**Extract:**
========================================

Chinese New Year is a huge festival celebrated in China and many other parts of the world.
A time to welcome good luck and good fortune, the Chinese see the New Year as an opportunity to leave the past behind, let go of unnecessary clutter and prepare for new experiences that lie ahead.
This involves many age-old traditions and rituals, such as sweeping their house clean, throwing away old clothes and buying new ones, and even getting a haircut.
Chinese people also often give gifts to friends and family members and hold big celebrations with special foods, music, dancing and firecrackers.
Chinese New Year Activities
Now is a great time for teachers and parents to start teaching children about Chinese New Year. There are lots of ways to do this, including telling stories and allowing the children or students to ask lots of questions and discuss.
However there are also tons of great Chinese New Year activities that enable children to learn about this culturally rich celebration as well as develop their creativity, co-ordination and crafting skills.
Many of our activities listed below are Chinese New Year crafts that involve making something beautiful, like hand-made decorations to take home or decorate the classroom with. Others are simple activities that allow the children to learn about Chinese New Year traditions and rituals.
Make your own dancing dragons
The Chinese dragon is the ultimate symbol of Chinese New Year. You’ll often see them at parades or as paintings. They symbolise power and are often coloured red, which symbolises fire and luck.
Why not let your children celebrate by making this easy paper dancing dragon? They can be designed and coloured any way they want and require just a few simple materials. This activity will help improve their cutting skills and once made, they will love making them dance!
- Start by printing out our Chinese Dragon downloadable template below.
- Have the children colour in their dragon any way they wish.
- Cut out the dragon’s head, tail and feet.
- Feel free to embellish the head and tail with feathers, ribbons, crepe paper streamers or anything else you feel like! You can use tape, paper glue or glue stickers to secure any embellishments.
- Tape either a lolly stick or barbecue skewer to either end of the dragon (on its head and tail). You may wish to be supervise if using the skewers and ensure any sharp edges are taped down.
- Make the dragon’s body by cutting a strip of coloured construction paper and folding it in an accordion style. If you’re up for the challenge, you may even wish to use two differently coloured strips of paper to make this lovely accordion garland style body.
- Affix the head and the tail to either end of the accordion body. Don’t forget to attach the feet too!
- There you have it! Your very own dancing Chinese dragon.

========================================

**Given records:**

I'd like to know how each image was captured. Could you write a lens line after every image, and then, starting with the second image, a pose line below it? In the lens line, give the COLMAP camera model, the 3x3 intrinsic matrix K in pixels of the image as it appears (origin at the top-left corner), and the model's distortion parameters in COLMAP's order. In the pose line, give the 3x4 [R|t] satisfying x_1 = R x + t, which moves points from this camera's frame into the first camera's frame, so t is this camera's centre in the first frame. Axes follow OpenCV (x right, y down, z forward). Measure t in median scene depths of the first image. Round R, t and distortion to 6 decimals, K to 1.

========================================

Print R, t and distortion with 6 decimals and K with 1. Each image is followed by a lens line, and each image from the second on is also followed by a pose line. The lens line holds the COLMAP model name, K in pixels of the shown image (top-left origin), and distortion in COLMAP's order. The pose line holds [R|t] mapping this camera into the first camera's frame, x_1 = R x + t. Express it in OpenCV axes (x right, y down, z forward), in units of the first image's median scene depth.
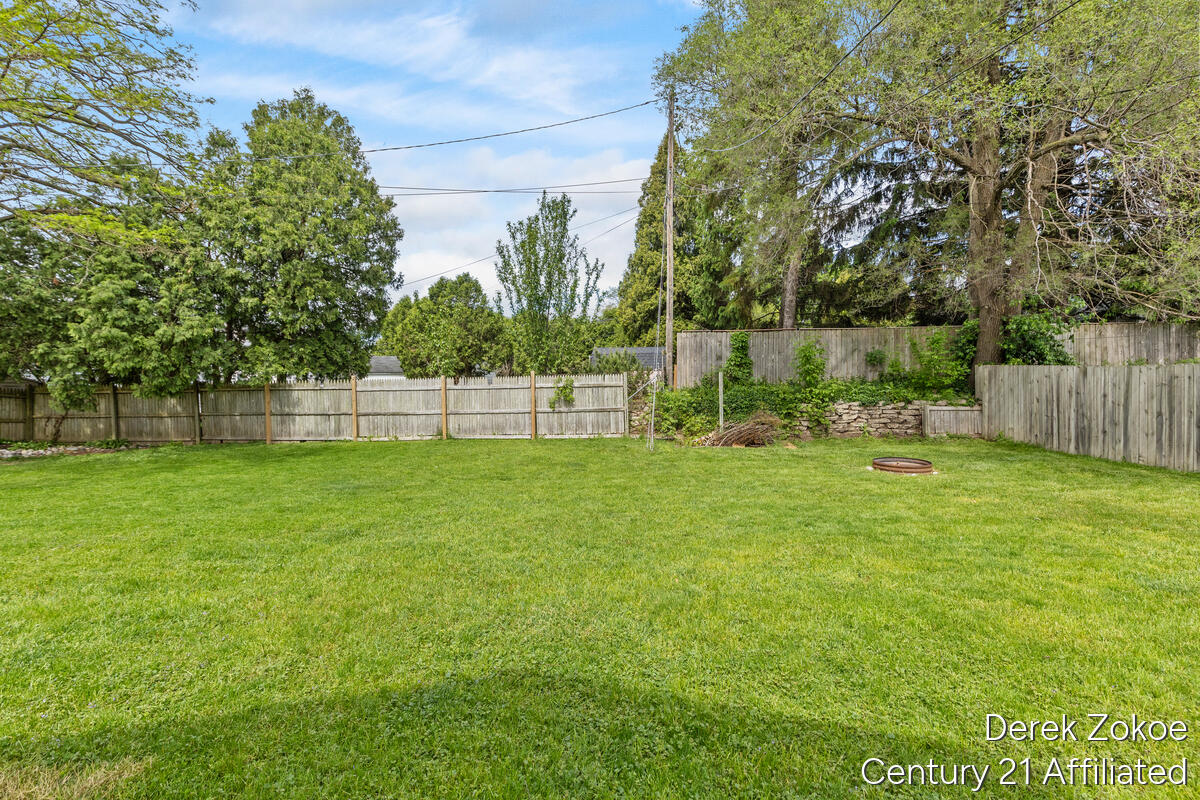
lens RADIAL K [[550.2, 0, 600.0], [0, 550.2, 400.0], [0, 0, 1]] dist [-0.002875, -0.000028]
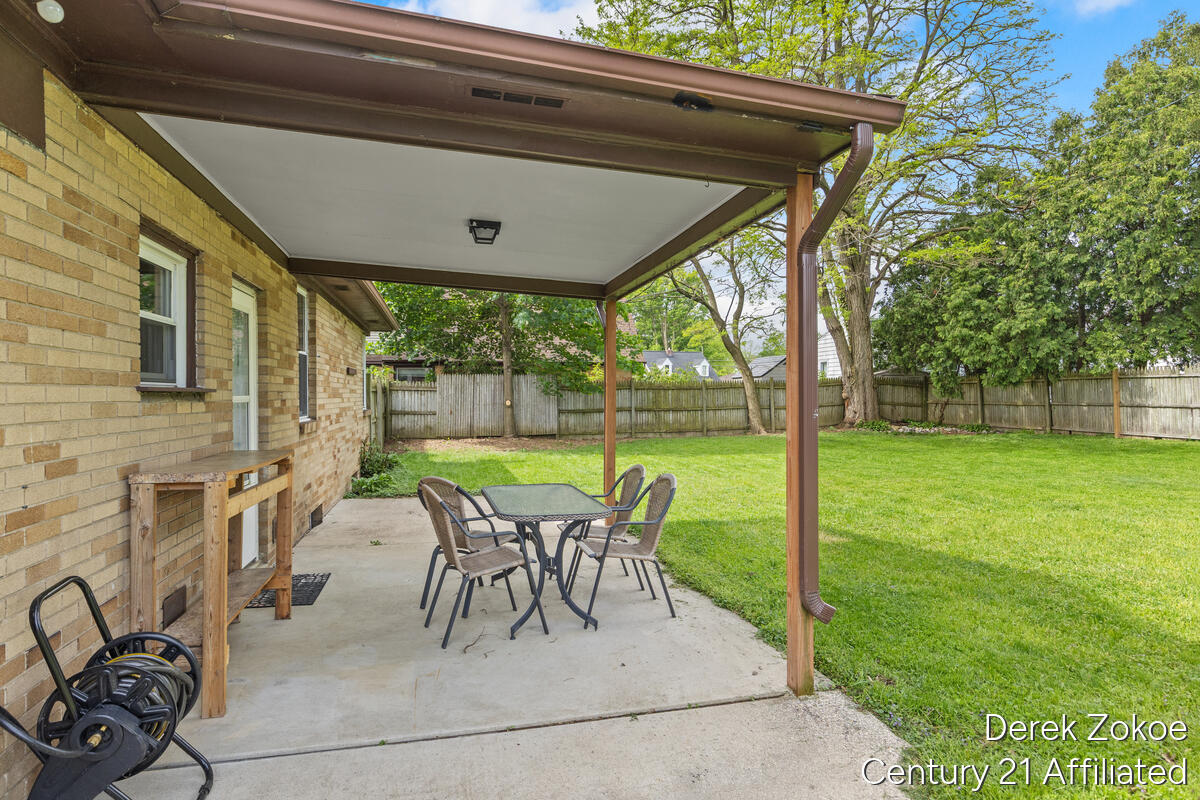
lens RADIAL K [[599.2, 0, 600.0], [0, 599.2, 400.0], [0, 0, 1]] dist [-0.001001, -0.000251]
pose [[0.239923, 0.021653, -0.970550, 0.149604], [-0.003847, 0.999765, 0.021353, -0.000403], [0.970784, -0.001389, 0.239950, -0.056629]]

========================================

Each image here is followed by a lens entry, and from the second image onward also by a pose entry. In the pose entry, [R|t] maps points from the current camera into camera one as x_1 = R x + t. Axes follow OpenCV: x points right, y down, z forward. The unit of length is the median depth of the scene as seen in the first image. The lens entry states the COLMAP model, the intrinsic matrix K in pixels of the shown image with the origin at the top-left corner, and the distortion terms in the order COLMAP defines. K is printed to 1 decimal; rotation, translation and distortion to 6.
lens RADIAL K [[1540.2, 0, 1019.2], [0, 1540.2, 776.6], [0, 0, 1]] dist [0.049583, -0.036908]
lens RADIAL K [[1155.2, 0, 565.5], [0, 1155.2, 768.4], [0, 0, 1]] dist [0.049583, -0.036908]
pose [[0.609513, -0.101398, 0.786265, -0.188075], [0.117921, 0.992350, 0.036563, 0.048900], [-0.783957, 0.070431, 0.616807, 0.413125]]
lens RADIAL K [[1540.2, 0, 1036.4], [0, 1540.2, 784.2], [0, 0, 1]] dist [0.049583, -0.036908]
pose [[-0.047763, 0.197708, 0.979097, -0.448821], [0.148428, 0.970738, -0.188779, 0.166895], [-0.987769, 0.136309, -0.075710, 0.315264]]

========================================

**Assignment 1:**
According to the Chinese New Year page, what does the red color of Chinese dragons symbolize?
**Assignment 2:**
Write the next part of the Chinese New Year page, picking up after its final line about the finished dancing dragon.
The lines are separate material and not part of the Chinese New Year page.

**Exercise result 1:**
Fire and luck.

**Exercise result 2:**
Tell the Story of the Rat
2020 is the official Year of the Rat. Share the story of the Rat Wedding with your children, which is a famous story depicted by artists in China.
The story is about two ambitious rat parents who are looking for a husband for their daughter. But, as with any overly pretentious parents, things end up backfiring. In the main version of the story, the daughter rat ends up being married to a wealthy bachelor rat, and all ends happily ever after. But in the second version, her parents discover a cat is more powerful and have her marry him instead, before he promptly eats her!
Let students/children predict what the ending of their story will be before you tell it. You can even have them write their own ending as a creative writing exercise, or re-tell the traditional story with these adorable hand-made rat finger puppets (tutorial found on Red Ted Art).
Decorate with some Chinese Lanterns
Chinese lanterns are an ancient part of Chinese New Year, used to decorate streets and hang in people’s homes. Making your own paper Chinese lanterns is a fantastic craft activity and the lanterns can be used to decorate the classroom or assembly hall.
- Make the stencil by folding a sheet of square paper diagonally into a triangle, then again into a smaller triangle. Fold the two ends in towards the middle as shown in the video above to get an irregular kite-like shape.
- Using a ruler, draw a line from the topmost point of the folded paper to the bottom. Draw a leaf/petal shape from the bottom point up to the edge of folded paper. Cut around the petal shape to get rid of the excess paper and unfold the petal to get your stencil.
- Draw around the stencil on some red construction paper/card. Add small circles at the end of each petal.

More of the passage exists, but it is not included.